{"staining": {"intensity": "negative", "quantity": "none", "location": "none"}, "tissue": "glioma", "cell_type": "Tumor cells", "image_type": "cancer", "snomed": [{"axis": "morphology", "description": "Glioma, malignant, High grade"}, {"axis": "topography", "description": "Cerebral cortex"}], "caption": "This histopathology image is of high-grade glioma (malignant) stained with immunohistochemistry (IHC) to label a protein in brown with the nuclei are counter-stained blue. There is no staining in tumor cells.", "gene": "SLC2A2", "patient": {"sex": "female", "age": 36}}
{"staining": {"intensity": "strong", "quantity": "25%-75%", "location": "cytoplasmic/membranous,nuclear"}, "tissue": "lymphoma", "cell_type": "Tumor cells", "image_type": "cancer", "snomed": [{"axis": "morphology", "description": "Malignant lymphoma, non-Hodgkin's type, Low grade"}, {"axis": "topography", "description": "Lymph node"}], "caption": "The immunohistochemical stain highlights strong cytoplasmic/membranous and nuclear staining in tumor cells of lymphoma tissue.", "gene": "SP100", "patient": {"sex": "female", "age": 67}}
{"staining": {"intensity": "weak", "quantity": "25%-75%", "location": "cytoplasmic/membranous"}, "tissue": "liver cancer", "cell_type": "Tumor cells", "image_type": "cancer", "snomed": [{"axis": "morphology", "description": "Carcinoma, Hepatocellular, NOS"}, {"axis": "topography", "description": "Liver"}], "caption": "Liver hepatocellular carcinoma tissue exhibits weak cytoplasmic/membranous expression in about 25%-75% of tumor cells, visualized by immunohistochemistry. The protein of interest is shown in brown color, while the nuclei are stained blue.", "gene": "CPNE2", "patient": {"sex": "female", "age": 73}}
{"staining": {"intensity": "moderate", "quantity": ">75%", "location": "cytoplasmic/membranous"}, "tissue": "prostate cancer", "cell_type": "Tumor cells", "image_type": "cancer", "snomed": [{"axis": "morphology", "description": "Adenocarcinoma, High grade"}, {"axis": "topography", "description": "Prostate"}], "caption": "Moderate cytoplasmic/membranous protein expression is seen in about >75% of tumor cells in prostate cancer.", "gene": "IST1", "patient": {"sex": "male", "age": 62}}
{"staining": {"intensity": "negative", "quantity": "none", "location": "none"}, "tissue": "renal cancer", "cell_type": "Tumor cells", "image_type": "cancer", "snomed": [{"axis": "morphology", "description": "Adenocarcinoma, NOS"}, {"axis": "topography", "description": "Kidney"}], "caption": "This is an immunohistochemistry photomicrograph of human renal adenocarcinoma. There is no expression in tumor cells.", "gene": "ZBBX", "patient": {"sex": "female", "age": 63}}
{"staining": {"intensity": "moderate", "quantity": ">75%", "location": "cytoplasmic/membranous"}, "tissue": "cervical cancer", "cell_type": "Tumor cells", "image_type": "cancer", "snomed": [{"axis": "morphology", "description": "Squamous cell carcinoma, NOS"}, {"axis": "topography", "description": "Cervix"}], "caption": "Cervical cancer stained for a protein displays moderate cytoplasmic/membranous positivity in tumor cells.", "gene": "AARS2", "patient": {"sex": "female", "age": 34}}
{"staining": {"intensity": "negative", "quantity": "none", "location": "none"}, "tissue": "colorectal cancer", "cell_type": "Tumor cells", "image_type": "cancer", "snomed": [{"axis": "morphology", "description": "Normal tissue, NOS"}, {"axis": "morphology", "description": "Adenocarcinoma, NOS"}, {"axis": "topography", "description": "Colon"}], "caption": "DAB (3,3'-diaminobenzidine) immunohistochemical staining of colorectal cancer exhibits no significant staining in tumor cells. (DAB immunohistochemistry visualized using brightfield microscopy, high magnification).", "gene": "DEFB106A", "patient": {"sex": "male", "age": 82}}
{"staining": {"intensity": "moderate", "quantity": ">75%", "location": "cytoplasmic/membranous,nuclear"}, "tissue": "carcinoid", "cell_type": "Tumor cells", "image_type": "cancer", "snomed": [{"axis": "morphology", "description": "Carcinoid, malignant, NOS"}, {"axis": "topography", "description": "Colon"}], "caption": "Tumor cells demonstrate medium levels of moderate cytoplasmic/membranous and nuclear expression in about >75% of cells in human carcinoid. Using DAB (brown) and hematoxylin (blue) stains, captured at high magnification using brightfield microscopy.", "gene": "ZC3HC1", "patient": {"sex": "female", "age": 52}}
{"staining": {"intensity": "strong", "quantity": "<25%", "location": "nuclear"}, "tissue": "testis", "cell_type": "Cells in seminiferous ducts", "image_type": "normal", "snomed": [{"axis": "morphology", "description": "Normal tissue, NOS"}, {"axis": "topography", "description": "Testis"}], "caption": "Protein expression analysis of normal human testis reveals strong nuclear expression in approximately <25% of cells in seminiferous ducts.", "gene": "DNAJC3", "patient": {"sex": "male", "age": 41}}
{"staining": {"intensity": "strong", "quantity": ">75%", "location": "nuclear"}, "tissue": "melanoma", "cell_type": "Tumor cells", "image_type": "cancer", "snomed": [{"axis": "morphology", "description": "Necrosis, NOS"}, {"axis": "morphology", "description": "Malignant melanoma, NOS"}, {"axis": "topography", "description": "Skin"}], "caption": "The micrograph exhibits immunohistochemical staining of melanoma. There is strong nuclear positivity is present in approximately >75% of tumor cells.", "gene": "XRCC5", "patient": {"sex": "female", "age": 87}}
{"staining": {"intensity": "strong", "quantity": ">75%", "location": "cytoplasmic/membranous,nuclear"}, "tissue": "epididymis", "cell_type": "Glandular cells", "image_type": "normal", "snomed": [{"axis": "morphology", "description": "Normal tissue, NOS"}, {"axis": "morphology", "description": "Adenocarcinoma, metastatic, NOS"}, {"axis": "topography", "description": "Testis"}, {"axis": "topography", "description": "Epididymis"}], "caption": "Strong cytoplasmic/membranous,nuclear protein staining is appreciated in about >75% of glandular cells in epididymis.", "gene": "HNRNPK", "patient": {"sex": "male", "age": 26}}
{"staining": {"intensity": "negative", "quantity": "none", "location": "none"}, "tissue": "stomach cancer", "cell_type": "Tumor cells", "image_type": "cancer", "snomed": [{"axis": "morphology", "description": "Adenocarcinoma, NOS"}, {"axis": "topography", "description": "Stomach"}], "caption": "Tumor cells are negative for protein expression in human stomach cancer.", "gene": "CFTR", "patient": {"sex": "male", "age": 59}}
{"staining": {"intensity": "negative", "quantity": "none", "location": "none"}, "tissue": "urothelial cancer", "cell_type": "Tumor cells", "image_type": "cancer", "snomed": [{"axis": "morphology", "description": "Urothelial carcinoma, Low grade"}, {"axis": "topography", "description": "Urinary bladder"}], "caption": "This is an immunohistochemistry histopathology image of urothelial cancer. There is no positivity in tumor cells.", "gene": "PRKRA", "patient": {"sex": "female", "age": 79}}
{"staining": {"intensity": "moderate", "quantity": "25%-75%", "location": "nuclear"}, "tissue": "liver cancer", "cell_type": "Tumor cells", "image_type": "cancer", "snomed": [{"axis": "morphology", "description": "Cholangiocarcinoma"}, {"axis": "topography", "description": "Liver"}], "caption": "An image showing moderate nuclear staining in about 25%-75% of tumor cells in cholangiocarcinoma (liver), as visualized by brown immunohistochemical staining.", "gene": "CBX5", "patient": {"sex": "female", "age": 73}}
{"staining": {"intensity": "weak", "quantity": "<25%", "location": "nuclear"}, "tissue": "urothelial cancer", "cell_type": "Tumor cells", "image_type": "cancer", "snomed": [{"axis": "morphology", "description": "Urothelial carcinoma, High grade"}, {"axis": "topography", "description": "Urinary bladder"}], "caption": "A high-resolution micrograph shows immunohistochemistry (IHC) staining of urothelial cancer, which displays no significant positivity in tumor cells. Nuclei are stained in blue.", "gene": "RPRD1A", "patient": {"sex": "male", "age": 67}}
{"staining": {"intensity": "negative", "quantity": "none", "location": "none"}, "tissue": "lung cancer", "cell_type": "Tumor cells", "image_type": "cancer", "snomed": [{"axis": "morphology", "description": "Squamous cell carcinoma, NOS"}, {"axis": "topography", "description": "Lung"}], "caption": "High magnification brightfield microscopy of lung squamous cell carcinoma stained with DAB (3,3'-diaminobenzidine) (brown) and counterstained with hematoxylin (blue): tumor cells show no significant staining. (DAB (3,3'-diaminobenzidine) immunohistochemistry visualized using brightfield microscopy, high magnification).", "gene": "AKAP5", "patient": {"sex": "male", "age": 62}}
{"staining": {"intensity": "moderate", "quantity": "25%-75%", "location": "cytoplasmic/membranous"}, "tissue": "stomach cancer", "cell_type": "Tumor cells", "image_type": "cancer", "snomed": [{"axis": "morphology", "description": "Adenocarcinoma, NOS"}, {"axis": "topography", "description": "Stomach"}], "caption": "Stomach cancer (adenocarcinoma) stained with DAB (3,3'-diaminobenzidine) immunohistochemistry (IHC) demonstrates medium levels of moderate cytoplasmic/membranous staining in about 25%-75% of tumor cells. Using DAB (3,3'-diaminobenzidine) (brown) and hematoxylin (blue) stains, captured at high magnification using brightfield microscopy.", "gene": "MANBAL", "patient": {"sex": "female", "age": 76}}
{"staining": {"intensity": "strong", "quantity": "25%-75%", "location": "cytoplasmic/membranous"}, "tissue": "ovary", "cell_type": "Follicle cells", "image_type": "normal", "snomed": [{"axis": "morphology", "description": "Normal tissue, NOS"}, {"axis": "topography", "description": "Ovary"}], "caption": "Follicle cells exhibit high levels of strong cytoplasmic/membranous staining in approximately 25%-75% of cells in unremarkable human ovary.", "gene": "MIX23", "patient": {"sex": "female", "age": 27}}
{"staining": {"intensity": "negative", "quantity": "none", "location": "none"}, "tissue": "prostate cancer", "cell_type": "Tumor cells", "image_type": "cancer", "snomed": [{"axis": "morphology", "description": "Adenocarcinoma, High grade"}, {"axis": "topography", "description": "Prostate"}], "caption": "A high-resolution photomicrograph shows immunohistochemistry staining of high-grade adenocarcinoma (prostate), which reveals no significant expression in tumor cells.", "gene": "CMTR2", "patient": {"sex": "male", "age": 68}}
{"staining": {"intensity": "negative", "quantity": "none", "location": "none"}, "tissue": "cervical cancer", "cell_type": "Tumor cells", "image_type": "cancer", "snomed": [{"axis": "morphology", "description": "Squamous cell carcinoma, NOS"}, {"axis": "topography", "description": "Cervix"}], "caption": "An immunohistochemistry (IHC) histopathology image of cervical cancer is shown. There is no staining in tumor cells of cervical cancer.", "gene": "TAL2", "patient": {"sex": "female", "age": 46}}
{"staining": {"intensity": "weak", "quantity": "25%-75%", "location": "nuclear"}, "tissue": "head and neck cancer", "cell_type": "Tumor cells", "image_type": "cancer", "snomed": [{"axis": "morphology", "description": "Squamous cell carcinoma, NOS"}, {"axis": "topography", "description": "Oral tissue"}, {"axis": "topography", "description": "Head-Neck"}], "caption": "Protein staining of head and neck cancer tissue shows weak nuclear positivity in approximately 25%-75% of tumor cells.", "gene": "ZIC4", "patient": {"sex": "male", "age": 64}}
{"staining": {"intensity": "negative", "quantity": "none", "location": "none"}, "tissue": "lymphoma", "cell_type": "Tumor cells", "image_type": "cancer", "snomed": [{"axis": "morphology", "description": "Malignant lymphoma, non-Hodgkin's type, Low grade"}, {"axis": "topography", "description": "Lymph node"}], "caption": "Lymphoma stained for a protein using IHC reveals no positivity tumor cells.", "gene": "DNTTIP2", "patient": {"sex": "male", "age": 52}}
◇ ◇ ◇ ◇
> _Exercise_
Transcribe the records above from the line holding "expression analysis of" down to the line holding "cytoplasmic/membranous,nuclear protein staining", inclusive, without adding anything.

> _Solution to this task_
{"staining": {"intensity": "strong", "quantity": "<25%", "location": "nuclear"}, "tissue": "testis", "cell_type": "Cells in seminiferous ducts", "image_type": "normal", "snomed": [{"axis": "morphology", "description": "Normal tissue, NOS"}, {"axis": "topography", "description": "Testis"}], "caption": "Protein expression analysis of normal human testis reveals strong nuclear expression in approximately <25% of cells in seminiferous ducts.", "gene": "DNAJC3", "patient": {"sex": "male", "age": 41}}
{"staining": {"intensity": "strong", "quantity": ">75%", "location": "nuclear"}, "tissue": "melanoma", "cell_type": "Tumor cells", "image_type": "cancer", "snomed": [{"axis": "morphology", "description": "Necrosis, NOS"}, {"axis": "morphology", "description": "Malignant melanoma, NOS"}, {"axis": "topography", "description": "Skin"}], "caption": "The micrograph exhibits immunohistochemical staining of melanoma. There is strong nuclear positivity is present in approximately >75% of tumor cells.", "gene": "XRCC5", "patient": {"sex": "female", "age": 87}}
{"staining": {"intensity": "strong", "quantity": ">75%", "location": "cytoplasmic/membranous,nuclear"}, "tissue": "epididymis", "cell_type": "Glandular cells", "image_type": "normal", "snomed": [{"axis": "morphology", "description": "Normal tissue, NOS"}, {"axis": "morphology", "description": "Adenocarcinoma, metastatic, NOS"}, {"axis": "topography", "description": "Testis"}, {"axis": "topography", "description": "Epididymis"}], "caption": "Strong cytoplasmic/membranous,nuclear protein staining is appreciated in about >75% of glandular cells in epididymis.", "gene": "HNRNPK", "patient": {"sex": "male", "age": 26}}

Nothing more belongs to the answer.